Elle s’assit, comme le lui invitait le docteur, après avoir observé longuement la chaise pour essayer de discerner quelques étranges anomalies qui n’existaient pas. Cardiologue, non il ne l’était pas, à moins d’avoir monté une arnaque en apposant à côté de sa porte une plaque de gynécologue ou d’avoir passé un demi-siècle à gratter à l’université. Cependant, trop impatiente à l’idée de se revigorer le corps et l’esprit avec de la caféine, la mairesse ne releva pas l’ineptie de Crinière Cendrée. On tambourina à la porte ― sans aucun doute l’œuvre du mutant de l’accueil ― et amena la précieuse boisson chaude. « J’espère que c’est du cacao colombien nourri à l’engrais de cannabis, beaucoup plus fort que le café basique. Mais ce n’est pas pour les femmelettes... » Sue ne put se retenir de lancer un regard provocateur à Bright. Pendant qu’elle se faisait une idée sur la qualité de la boisson stimulante qu’on lui avait proposée imposée, le jeune homme ne cessait de déblatérer comme un poulet en chaleur, si bien que l’ex entraîneuse de MacKinley ne savait plus trop si c’était la voix du roux ou une surdose de drogue dans son café qui lui donnait mal au crâne.

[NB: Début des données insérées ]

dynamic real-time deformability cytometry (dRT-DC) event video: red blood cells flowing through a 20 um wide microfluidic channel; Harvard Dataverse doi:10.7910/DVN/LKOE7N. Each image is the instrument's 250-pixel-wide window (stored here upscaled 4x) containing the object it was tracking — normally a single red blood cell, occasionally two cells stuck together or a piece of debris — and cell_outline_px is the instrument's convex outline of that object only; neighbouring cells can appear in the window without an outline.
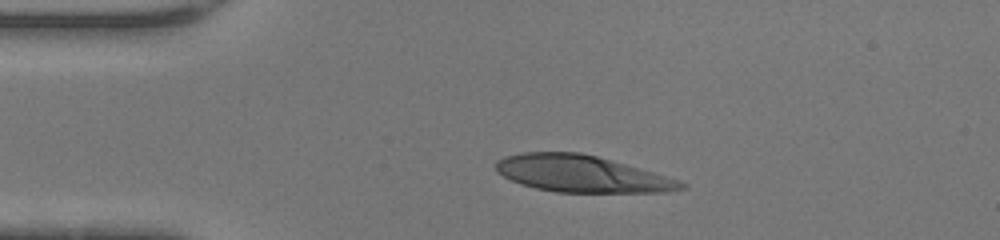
{"species": "human", "species_latin": "Homo sapiens", "temperature_condition": "warm", "stored_images_in_passage": 29, "camera_frame_rate_fps": 3000, "um_per_image_px": 0.085, "donor": {"sex": "female"}, "frame": {"image": 1, "passage_image": 1, "time_ms": 0.0, "image_size_px": [1000, 240], "cell_outline_px": [[688, 188], [668, 192], [556, 192], [536, 188], [520, 184], [496, 172], [496, 160], [504, 156], [524, 152], [580, 152], [612, 160], [680, 180], [688, 184]], "centroid_in_image_um": [49.45, 14.77], "position_along_channel_um": 35.5, "area_um2": 39.65}}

La question chère aux pédagogues ratés diplômés grâce à on ne savait quel établissement louche tomba enfin. Non, elle ne suivait plus, et depuis le début pour ainsi dire. Les toubibs ne devaient pas savoir qu’ils parlaient un langage parallèle que, en dehors de leur bulle médico-prophylaxique, n’était absolument pas compris du reste de la population. « Je vous arrête de suite. Vous trouvez que je fais... 50 ans ?!? » Et de son bras libre, elle fit un geste de sa tête au pied afin qu’il s’arrêtât un instant sur sa parfaite silhouette et qu’il réévaluât au plus vite sa lamentable estimation. La cinquantaine, c’est entre 50 et 59 ans ? Les gens la voyaient-elles comme un fossile proche de la retraite ? Elle qui n’avait que la trentaine ― de surcroît plus dans la première moitié que dans la seconde !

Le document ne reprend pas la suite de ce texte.